Sometimes, the mystery comes from conflicting memories or perceptions of reality. There can be disturbing discrepancies between what one person remembers or sees, and what others remember or see. To the person who perceives the disconnection, the inconsistency can appear to be a time trap or reality warp, as discussed in this post. This week, an anonymous commenter responded to that same post and related the following mysterious personal experience:
Today's mainstream empirical world secularizes and rationalizes spiritualism, strange memories and fractured awareness. These experiences are labeled now in terms of mental illness. In another age, they might have been accepted as omens or holy visions. Only on the fringes of Millennial science, in the physics of the infinitesimal, might this commenter's experience find explanation in quantum consciousness. For now, it remains a mystery."The one that really bothers me the most, is that of a high school friend. We were very close. During the summer between my junior and senior year of high school, my friend, who was a very talented football and baseball player for our team, was with friends pulling a railroad car down the tracks. He lost his footing and it ran over his right leg. This resulted in an amputation at the knee.
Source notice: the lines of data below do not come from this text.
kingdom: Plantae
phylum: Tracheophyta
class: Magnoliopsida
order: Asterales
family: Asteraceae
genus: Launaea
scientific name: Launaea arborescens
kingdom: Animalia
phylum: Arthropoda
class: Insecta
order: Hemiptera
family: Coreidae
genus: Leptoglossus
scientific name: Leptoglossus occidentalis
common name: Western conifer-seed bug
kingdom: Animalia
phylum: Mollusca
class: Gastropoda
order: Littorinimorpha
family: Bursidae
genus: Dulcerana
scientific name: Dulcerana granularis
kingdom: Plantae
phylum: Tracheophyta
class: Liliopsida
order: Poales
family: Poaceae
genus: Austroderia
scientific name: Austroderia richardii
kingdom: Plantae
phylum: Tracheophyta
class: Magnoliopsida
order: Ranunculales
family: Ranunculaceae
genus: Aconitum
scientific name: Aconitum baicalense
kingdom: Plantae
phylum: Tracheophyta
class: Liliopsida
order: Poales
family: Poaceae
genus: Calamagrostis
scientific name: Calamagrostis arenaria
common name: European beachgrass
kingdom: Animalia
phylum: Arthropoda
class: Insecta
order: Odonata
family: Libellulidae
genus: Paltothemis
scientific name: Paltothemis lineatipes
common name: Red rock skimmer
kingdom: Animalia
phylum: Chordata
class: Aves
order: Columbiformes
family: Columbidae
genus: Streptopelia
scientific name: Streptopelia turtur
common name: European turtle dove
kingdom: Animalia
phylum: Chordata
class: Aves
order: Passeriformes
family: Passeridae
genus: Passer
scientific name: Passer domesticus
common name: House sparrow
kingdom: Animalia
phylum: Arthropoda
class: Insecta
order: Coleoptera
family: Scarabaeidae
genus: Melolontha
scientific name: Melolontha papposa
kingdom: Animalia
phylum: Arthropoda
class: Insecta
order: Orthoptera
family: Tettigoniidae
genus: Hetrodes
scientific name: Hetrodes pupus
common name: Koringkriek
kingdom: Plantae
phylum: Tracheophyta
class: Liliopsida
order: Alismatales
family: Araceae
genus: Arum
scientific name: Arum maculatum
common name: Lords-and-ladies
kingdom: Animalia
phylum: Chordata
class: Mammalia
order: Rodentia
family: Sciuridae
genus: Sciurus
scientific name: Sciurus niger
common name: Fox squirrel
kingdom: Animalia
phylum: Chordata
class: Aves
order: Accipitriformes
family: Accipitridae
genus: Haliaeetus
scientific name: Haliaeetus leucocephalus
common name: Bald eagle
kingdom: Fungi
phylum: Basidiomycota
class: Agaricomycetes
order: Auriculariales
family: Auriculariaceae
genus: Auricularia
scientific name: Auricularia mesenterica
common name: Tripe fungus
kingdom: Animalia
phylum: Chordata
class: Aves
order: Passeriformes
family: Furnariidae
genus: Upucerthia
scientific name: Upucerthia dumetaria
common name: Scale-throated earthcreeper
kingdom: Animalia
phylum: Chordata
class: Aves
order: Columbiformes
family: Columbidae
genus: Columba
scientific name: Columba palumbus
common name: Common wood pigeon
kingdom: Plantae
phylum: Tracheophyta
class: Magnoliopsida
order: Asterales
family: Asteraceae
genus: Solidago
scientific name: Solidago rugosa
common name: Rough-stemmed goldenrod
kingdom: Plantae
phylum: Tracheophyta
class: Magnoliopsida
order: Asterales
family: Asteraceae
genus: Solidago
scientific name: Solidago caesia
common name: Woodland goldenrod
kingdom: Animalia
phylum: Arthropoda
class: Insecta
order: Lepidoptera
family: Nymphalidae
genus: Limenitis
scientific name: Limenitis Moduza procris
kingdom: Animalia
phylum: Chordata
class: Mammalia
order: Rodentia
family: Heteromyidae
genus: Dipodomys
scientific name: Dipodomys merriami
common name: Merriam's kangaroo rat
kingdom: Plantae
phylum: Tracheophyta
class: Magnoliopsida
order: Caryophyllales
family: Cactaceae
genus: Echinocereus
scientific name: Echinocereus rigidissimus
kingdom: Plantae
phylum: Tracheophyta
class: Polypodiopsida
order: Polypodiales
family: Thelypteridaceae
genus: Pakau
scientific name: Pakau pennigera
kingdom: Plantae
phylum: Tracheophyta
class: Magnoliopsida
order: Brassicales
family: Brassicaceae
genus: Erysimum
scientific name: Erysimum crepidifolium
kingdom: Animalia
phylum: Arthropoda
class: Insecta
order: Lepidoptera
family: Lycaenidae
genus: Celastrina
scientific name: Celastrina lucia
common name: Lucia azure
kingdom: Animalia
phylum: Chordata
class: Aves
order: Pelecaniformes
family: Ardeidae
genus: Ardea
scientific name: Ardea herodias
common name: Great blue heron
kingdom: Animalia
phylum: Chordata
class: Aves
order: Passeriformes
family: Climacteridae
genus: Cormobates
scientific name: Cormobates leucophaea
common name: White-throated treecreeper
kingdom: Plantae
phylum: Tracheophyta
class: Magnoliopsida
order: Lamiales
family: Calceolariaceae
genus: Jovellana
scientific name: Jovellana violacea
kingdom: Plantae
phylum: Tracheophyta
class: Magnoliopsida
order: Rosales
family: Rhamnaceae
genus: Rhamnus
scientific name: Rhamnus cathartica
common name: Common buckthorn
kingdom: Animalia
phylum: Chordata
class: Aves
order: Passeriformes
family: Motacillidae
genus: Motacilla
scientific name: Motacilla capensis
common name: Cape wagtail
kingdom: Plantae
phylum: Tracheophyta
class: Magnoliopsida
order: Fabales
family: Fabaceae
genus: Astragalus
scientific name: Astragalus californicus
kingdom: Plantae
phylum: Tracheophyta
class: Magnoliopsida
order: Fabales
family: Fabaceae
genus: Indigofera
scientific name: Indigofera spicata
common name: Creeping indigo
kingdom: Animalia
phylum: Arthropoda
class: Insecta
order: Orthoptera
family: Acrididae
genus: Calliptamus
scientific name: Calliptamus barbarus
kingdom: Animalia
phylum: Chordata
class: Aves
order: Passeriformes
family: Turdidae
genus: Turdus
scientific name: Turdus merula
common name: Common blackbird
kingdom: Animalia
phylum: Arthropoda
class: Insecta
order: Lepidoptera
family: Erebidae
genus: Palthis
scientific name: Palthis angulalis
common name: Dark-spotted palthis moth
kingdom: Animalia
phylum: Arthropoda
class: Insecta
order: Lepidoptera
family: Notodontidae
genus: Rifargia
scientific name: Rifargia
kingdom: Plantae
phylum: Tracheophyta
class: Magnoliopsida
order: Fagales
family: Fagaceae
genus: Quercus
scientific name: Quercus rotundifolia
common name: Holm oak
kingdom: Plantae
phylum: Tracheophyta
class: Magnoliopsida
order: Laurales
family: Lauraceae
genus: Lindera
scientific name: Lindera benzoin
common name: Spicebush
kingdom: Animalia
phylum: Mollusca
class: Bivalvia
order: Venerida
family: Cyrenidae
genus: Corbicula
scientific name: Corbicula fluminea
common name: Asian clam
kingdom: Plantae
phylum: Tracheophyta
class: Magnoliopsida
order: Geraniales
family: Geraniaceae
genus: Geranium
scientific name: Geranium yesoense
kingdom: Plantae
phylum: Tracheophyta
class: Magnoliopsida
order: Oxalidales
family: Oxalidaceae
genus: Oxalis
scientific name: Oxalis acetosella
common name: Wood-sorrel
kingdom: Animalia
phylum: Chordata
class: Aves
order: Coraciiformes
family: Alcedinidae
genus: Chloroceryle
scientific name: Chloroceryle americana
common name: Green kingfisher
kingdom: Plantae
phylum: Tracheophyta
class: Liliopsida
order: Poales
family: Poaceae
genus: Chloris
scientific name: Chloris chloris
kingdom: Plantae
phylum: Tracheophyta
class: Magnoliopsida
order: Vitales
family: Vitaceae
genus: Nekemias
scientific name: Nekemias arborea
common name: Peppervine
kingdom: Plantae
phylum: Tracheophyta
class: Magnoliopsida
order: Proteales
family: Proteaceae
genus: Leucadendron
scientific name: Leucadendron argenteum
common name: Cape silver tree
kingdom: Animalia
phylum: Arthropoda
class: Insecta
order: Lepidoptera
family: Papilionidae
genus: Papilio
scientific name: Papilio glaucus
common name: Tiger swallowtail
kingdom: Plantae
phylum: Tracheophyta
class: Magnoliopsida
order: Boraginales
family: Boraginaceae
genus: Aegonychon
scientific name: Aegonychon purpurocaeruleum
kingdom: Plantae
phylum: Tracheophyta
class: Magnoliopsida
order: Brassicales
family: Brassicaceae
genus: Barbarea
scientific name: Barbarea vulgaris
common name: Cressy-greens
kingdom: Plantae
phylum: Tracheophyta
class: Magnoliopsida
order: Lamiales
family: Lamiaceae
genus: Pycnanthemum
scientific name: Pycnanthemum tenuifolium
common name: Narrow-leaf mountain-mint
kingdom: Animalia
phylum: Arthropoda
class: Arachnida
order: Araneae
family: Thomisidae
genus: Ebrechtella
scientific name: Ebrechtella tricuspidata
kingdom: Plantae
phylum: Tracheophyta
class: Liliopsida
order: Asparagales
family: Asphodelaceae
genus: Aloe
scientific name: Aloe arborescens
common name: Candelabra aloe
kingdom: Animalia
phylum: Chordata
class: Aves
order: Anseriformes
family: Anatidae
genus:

I worked all summer at a local fast food restaurant. He lived in the area. He would stop by and we would spend a lot of time talking. And then, when school resumed, it was obviously the talk of the campus. And for months I remember him withdrawing from friends, and becoming a kind of recluse. But him and I would always talk. This went on for the entire year.
So, I had the summer before senior year, and the entire senior year of memories.
Three years ago, I finally gave in, and opened a Facebook account. I reconnected with all of my high school friends. He was one of them, and he seemed to be doing well. I didn't look through his pictures much or anything, so I didn't know right away. But eventually, my wife looked through his pics. She had heard the story (we were married twenty two years, so she knew most of my stories lol). She noticed that he didn't have an amputation. She told me this, and I looked. I was shocked to see she was right.
I had a tremendous issue accepting this. I had almost two years of memories regarding this...Lots of memories... But, at the risk of sounding (and literally feeling) insane, I laughed it off and said I must have been thinking of someone else. But inside, I am torn apart. I asked my other high school friends who was the guy that got run over by a railroad car, and no-one can remember anything about anyone that that happened to. Really??? I mean, really???"